The history of the ethnic conflict in Sri Lanka is one in which both the government and opposition political parties have used majority Sinhalese nationalism as a counter to Tamil demands for recognition as a minority with the right to cultural and linguistic identity. The Tamil demands for autonomy were branded as a demand for a separate state, and federalism was treated as a demand for secession. Any concessions made by the ruling political party were opportunistically treated as concessions to Tamil separatism by the ruling political party to win votes for the opposition. It is easy to rouse nationalist passions among the majority community by saying that it is the only rightful owner of the country and it is under threat and whip up antagonism against the ethnic and religious minorities.

The TNA manifesto and the speeches of its campaigners during the run-up to the election reveal the same rhetoric of politicians in the power of ethnic nationalism to win votes.

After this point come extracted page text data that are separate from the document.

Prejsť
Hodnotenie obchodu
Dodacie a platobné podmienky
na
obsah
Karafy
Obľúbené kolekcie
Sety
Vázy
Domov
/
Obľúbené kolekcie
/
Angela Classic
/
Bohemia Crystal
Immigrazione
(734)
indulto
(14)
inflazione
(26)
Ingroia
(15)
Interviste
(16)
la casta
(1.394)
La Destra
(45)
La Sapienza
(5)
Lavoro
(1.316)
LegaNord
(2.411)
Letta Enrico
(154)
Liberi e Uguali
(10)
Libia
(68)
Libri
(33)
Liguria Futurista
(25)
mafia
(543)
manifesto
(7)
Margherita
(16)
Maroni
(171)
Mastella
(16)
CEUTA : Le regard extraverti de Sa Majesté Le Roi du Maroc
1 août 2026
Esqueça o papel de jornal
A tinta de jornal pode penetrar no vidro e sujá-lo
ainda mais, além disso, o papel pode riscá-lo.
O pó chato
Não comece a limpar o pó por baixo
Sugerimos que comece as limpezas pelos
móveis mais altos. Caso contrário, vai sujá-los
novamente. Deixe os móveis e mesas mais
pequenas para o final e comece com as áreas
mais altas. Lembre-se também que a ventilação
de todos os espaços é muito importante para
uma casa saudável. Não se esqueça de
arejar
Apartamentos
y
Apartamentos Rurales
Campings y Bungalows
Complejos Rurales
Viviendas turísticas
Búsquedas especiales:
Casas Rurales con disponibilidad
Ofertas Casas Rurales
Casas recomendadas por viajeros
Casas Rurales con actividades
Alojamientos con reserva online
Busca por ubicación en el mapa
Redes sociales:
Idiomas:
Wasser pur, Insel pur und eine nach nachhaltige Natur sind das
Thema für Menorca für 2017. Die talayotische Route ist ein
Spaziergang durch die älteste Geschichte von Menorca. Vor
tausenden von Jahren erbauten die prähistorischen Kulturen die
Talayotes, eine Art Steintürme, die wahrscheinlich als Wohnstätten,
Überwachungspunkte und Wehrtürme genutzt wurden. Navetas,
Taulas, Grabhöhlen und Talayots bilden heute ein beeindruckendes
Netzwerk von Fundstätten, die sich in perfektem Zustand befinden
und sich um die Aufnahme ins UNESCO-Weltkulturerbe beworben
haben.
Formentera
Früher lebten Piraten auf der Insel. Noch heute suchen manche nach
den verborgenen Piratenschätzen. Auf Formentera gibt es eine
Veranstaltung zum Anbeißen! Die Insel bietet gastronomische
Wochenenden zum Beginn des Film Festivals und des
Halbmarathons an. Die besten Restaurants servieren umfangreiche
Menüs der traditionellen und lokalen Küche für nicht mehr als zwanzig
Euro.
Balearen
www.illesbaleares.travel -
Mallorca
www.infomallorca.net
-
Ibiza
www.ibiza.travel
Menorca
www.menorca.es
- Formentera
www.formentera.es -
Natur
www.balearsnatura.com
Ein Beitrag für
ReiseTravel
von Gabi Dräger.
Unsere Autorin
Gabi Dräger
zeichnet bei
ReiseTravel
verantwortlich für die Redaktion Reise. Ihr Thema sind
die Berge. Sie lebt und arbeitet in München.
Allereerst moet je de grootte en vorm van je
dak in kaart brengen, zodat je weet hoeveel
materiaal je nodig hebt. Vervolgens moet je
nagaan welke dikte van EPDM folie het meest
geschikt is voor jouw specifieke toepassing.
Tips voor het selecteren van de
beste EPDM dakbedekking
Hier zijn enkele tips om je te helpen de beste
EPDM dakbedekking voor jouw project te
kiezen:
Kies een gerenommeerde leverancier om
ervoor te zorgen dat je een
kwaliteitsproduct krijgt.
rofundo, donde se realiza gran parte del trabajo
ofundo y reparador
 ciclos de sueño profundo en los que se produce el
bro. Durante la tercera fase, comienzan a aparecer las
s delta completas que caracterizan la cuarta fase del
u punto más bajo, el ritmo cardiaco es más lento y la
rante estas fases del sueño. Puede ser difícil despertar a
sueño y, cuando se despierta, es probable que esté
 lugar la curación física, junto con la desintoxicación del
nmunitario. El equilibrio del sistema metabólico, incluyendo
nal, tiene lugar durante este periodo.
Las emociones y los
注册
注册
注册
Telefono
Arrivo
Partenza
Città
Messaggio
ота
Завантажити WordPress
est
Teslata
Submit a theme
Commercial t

These include the demands for self determination and the praise for slain LTTE leader Velupillai Prabakaran. This has evoked a reverse response in the two other provinces where elections are being held. In the North Western and Central provinces, the government campaigners have called on the electorate to vote for a strong government and against separation. Tamil nationalist propaganda fuels Sinhala nationalism.

The National Peace Council believes that the increased polarisation in the polity due to the competing nationalisms of the electoral campaign should be overcome soon after the election is over. It would be best for all politicians to abstain from inciting hate against the other. The TNA is today led by enlightened politicians unlike those who led the LTTE. Living in a multi-ethnic and plural society requires compromise and give-and-take for the sake of peace. In a plural society one community or one group cannot decide by itself what it wants to do, even if it is the majority in that region or in the country.

There is no doubt that the provincial council system should be strengthened, not only in the Northern Province, but in the other eight provinces also. There are modifications necessary to ensure that the provincial councils and the central government work harmoniously. There is a need to ensure that the provincial council system is provided with more powers and resources, including land and police powers that are already granted in the 13th Amendment and form a part of the Constitution. Such changes will need to be mutually agreed upon while the principles underlying the 13th Amendment are respected. The provincial councils cannot do this by themselves. They need the cooperation of the central government if they are to achieve their goals of greater devolved power and more resources. We call upon the government and opposition to ensure the spirit of accommodation and trust for such cooperation to be achieved.